On July 27, the nation’s primary federal banking regulators—the Federal Reserve, the Federal Deposit Insurance Corporation, and the Office of the Comptroller of the Currency—released a proposed capital framework (PDF) for banks with more than $100 billion in assets.
Though the proposal intends to reduce risk in the US financial system, its narrow focus on banks may actually increase risk in the mortgage market. By making it less economical for large banks to support the mortgage market, the proposal would shift mortgage lending from depositories to independent mortgage banks (IMBs), yet make it more difficult for the IMBs to handle the role asked of them.
Implications of the newly proposed banking regulations
Most controversially (PDF), the proposal would increase the amount of capital that large banks must hold against mortgages held in portfolio. Where today, the risk weight for all mortgages is 50 percent, bank regulators have proposed risk weights from 40 to 90 percent, depending on the mortgage’s loan-to-value ratio. This would take the capital that large banks are required to hold against these mortgages well beyond what is needed to cover the risk, reinforcing the decade-long retreat of banks from the mortgage market (PDF).
This regulatory nudge of the mortgage market from banks to IMBs might not be a problem were it not that the proposal also makes it more difficult for IMBs to support the mortgage market.
For most IMBs, mortgage servicing rights (MSRs) are the dominant asset and warehouse lending is the dominant source of liquidity. When an IMB steps in to maintain the payments owed to mortgage-backed securities investors as borrowers fall behind—a role critical to the functioning of the mortgage market—they look to warehouse lenders for the needed short-term funding, putting up their MSRs as collateral. Warehouse lending is also important to IMBs’ mortgage lending, providing them the funding to cover the period between a loan’s origination and its securitization.
The proposal would strain the economics of the IMBs’ MSRs and their warehouse lending, making it more challenging for many IMBs to operate.

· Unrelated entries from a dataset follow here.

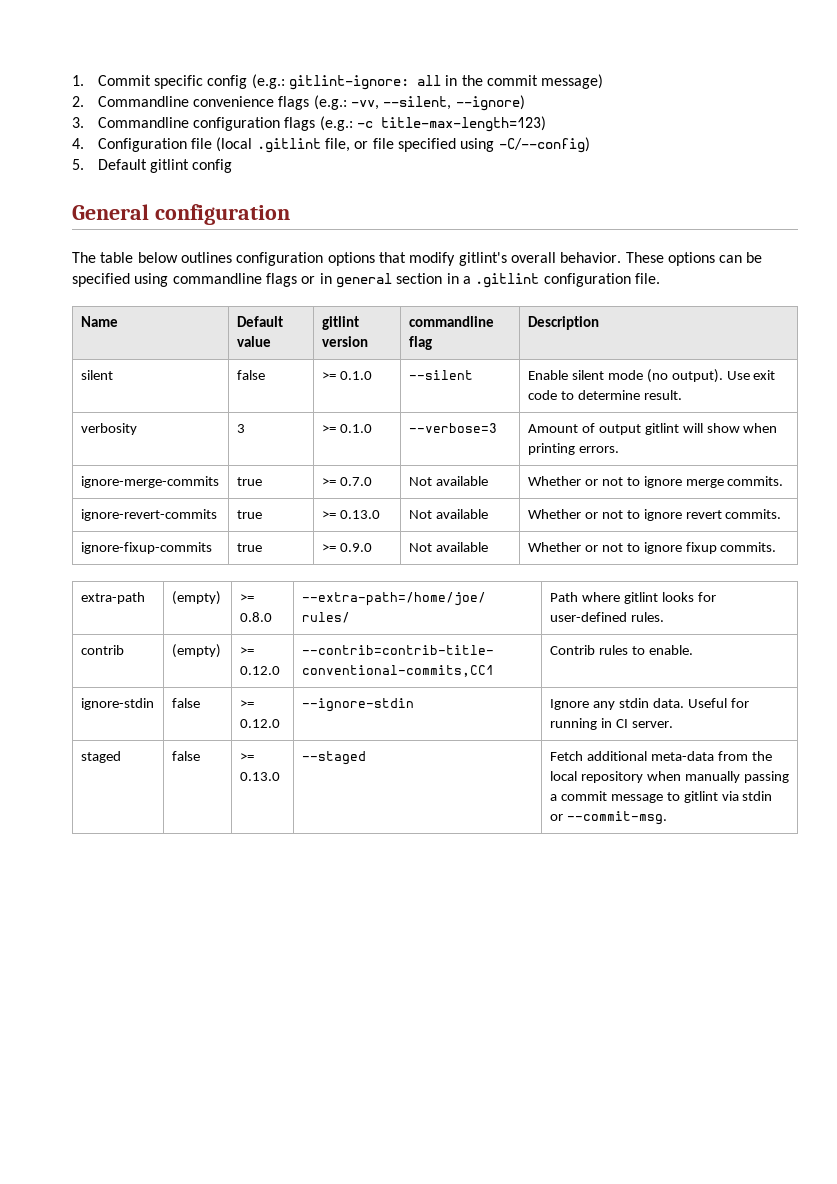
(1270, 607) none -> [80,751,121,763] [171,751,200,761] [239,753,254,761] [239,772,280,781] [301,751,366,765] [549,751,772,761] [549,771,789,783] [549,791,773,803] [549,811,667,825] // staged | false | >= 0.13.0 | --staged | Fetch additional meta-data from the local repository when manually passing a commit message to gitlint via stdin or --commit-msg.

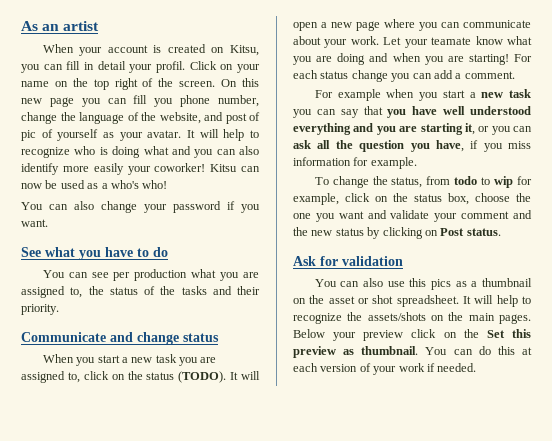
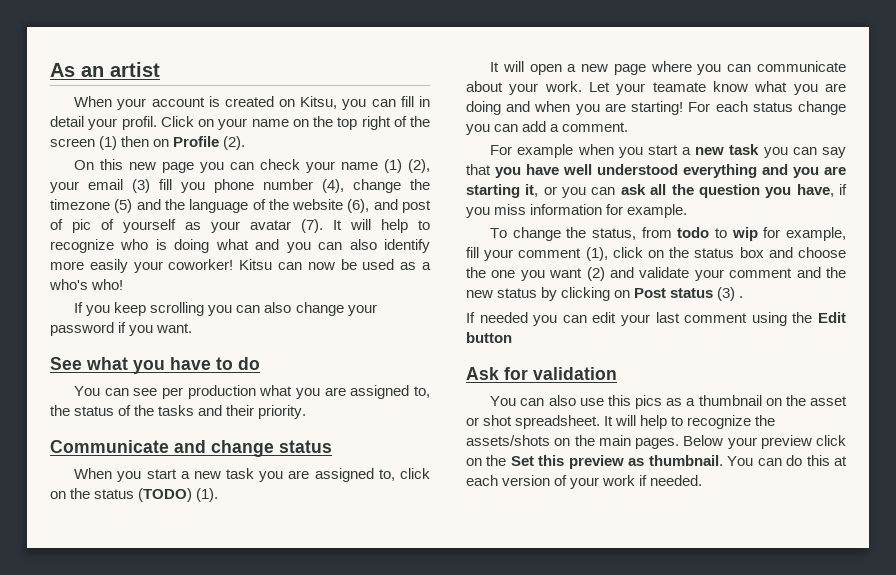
[179,81,216,87] screen. -> [50,136,246,150] screen (1) then on Profile (2). //
[133,95,259,107] [21,112,57,124] fill you phone number, change -> [260,159,430,173] [50,179,430,193] [50,199,161,213] check your name (1) (2), your email (3) fill you phone number (4), change the timezone (5) and
[159,112,201,124] website, -> [292,199,370,213] website (6),
[147,130,182,138] avatar. -> [250,219,323,233] avatar (7).
[21,202,43,210] You -> [74,302,233,316] If you keep scrolling you
[178,371,227,383] (TODO). -> [138,488,219,502] (TODO) (1). //
[345,193,469,205] click on the status box, -> [466,247,793,261] fill your comment (1), click on the status box and
(364, 215) none -> [586,267,605,281] (2)
[466,228,501,236] status. -> [670,287,744,301] [466,312,846,326] [466,332,512,343] status (3) . // If needed you can edit your last comment using the Edit button

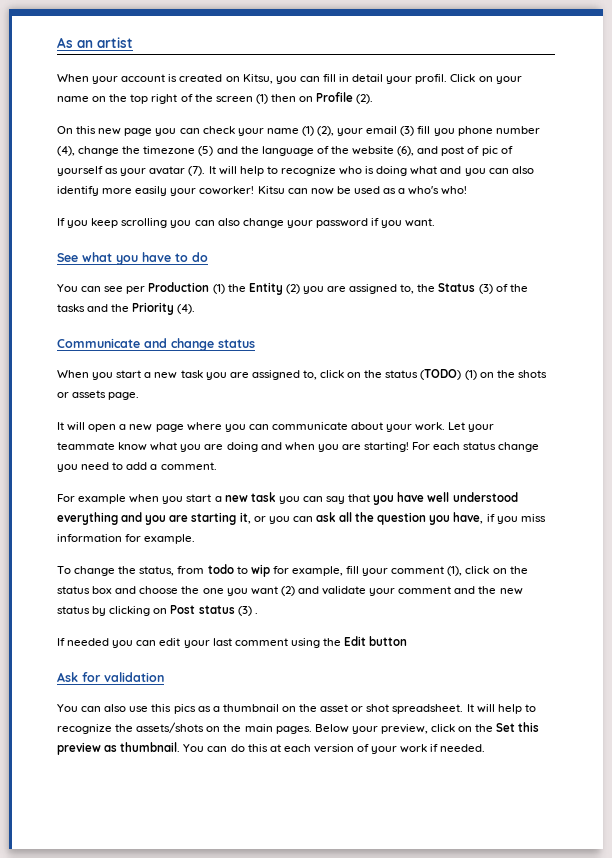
[187,385,293,399] production what -> [148,282,300,295] Production (1) the Entity (2)
[74,406,115,416] status -> [438,283,493,294] Status (3)
[226,405,307,419] their priority. -> [111,302,196,315] the Priority (4).
[196,488,219,502] (1). -> [464,370,547,380] [57,390,140,400] (1) on the shots or assets page.
[652,82,706,92] teamate -> [57,442,115,450] teammate
[494,124,519,132] can -> [81,462,124,470] need to
[760,435,812,449] preview -> [380,724,428,734] preview,

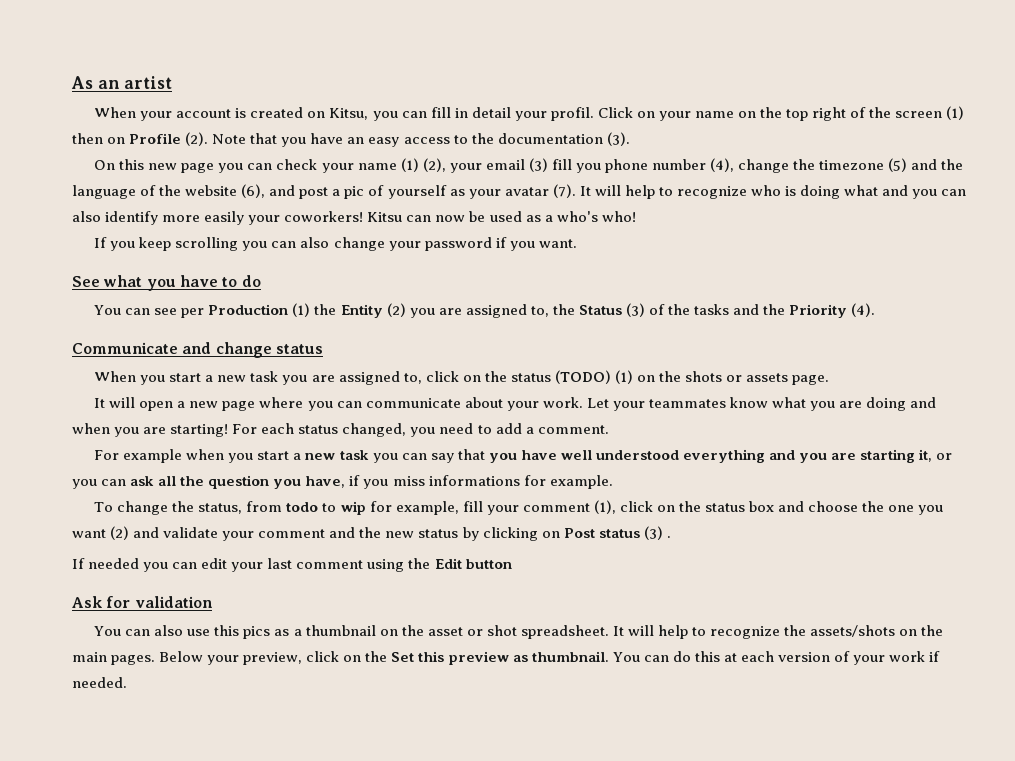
(374, 99) none -> [212,132,630,147] Note that you have an easy access to the documentation (3).
[467,146,480,154] of -> [332,189,341,196] a
[199,186,255,195] coworker! -> [284,211,364,222] coworkers!
[57,442,115,450] teammate -> [648,399,726,408] teammates
[498,442,540,452] change -> [342,423,407,437] changed,
[57,534,122,542] information -> [428,475,520,486] informations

By increasing the credit conversion factor used to calculate the capital that must be held against funding commitments of a year or less that are not unconditionally cancellable, regulators would double the capital required for most warehouse lines. Though this increase would be offset by a decrease in the risk weight applied to the few publicly traded, investment-grade IMBs, it would meaningfully increase the cost of short-term funding for all but these few IMBs.
The proposal would also reduce the share of a large lender’s Tier 1 capital (the form of capital that receives the most favorable treatment) that can come in the form of MSRs. Currently, MSRs can make up 25 percent of a large lender’s Tier 1 capital, with every dollar of MSRs above that threshold requiring a lender to hold another dollar of capital, rendering it uneconomical. Under the proposal, that limit will fall to 10 percent.
A few larger banks already exceed this lower limit and several more are close, which means that they would go from being buyers of MSRs to sellers, driving down the value of the asset. This downward pressure on the value of most IMBs’ primary asset will force them to put up more of it to secure short-term funding with warehouse lenders, which will already be looking to tighten the terms of their lines.
These two changes together could squeeze many IMBs, particularly in times of stress. As borrowers begin to struggle to make their payments and both the importance and liquidity needs of IMBs rise, the proposal will make it more difficult for many IMBs to come up with the funding needed to keep the market functioning.
With the capital treatment of mortgage lending pushing banks further out of the mortgage market, no one should expect them to come to the rescue.
Broadening the view of mortgage risk would better protect the financial system
In their overly narrow focus on the risk to banks, bank regulators appear to be missing the bigger picture, at least in the mortgage market. Opening their aperture a little and adopting a more moderate approach to the risk that large banks take in supporting the mortgage market would ultimately put the financial system as a whole, including the larger banks, on more stable ground.